*** Given passage Section Begins ***

According to a recent Wall Street Journal article by Elizabeth Bernstein, around 40 percent of people in the US say they are lonely. Thirty years ago that number was halved, around 20%. However, feeling lonesome is not just an unpleasant emotion you need to learn to live with. In fact, loneliness actually re-arranges your genes and changes you from the inside out. Unsurprisingly, recent studies have shown this emotion is linked to anxiety and depression.
Feeling isolated from time to time is natural, but it is important to understand why and nip it in the bud before it becomes something deeper. This article will give you the rundown of why you feel lonely, how you feel lonely, and what to do if you feel lonely.
Holy Moly! So Many Ways to Be Lonely
In order to keep away the lonesome blues during the holiday season, it is important to understand why you are feeling this way. According to Psychology Today, there are 7 distinct types of loneliness. Here is a run-down.
#1. A New Situation – You are a new person in a new place. If you just switched jobs, moved to the city, or are the new person at school what you are feeling is new-situation loneliness.
#2. I am Different – If you feel as though you are different from the people around you, you may be experiencing this type of loneliness. Maybe everyone around you grew up together except you. It could be you feel deeply passionate about a social issue that no one else around you cares about.

*** Given passage Section Ends ***
*** Provided records Section Begins ***

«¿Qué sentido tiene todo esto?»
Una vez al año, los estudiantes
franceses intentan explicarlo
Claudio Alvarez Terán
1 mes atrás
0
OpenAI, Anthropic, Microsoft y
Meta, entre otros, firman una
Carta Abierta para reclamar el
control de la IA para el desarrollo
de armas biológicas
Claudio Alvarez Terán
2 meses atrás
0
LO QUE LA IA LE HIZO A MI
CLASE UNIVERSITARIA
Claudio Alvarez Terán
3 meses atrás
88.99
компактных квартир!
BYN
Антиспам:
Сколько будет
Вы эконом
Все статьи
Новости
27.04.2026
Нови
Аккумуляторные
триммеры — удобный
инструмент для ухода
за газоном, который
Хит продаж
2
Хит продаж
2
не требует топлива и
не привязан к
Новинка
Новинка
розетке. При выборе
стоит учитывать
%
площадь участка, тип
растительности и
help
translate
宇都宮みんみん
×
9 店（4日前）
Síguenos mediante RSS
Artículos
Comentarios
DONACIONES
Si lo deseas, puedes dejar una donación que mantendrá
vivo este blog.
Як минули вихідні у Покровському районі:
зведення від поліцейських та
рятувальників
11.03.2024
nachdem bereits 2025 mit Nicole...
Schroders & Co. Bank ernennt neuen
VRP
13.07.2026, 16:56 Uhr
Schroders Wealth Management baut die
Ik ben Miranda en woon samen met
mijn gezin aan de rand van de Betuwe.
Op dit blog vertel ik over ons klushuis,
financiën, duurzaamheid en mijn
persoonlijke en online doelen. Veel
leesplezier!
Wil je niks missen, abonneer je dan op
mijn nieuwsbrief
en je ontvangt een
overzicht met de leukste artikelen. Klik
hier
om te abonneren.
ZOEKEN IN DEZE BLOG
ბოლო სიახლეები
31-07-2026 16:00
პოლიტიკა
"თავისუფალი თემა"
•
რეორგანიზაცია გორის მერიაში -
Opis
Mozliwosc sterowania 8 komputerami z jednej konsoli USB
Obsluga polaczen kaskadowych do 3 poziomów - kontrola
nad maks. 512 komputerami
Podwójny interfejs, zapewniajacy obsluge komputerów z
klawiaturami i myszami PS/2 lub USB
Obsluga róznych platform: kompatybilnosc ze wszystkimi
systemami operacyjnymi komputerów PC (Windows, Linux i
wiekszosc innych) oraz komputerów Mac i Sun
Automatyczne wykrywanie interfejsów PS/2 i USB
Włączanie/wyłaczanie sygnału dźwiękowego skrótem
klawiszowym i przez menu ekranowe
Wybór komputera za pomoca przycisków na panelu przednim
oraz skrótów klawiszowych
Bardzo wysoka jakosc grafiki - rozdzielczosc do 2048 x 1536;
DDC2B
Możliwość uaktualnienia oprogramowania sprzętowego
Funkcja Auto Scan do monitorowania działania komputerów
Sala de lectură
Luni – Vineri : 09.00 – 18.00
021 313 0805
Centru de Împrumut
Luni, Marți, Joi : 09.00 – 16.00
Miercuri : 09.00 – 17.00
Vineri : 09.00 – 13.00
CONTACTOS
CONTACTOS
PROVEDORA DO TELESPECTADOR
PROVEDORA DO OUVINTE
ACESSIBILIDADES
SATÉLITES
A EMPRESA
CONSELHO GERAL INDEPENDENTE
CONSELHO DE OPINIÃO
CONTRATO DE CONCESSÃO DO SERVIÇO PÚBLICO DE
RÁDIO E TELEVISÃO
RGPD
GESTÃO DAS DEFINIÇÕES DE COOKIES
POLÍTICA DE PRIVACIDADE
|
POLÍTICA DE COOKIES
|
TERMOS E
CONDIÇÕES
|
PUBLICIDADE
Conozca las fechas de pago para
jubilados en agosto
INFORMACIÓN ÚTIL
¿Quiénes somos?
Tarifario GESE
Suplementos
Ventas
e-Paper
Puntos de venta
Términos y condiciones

*** Provided records Section Ends ***

▶ **Task item**:
Copy the section of the loneliness article from "Holy Moly! So" up to and including "is new-situation loneliness.", swapping "holiday season" for "winter months".

▶ **Written response**:
Holy Moly! So Many Ways to Be Lonely
In order to keep away the lonesome blues during the winter months, it is important to understand why you are feeling this way. According to Psychology Today, there are 7 distinct types of loneliness. Here is a run-down.
#1. A New Situation – You are a new person in a new place. If you just switched jobs, moved to the city, or are the new person at school what you are feeling is new-situation loneliness.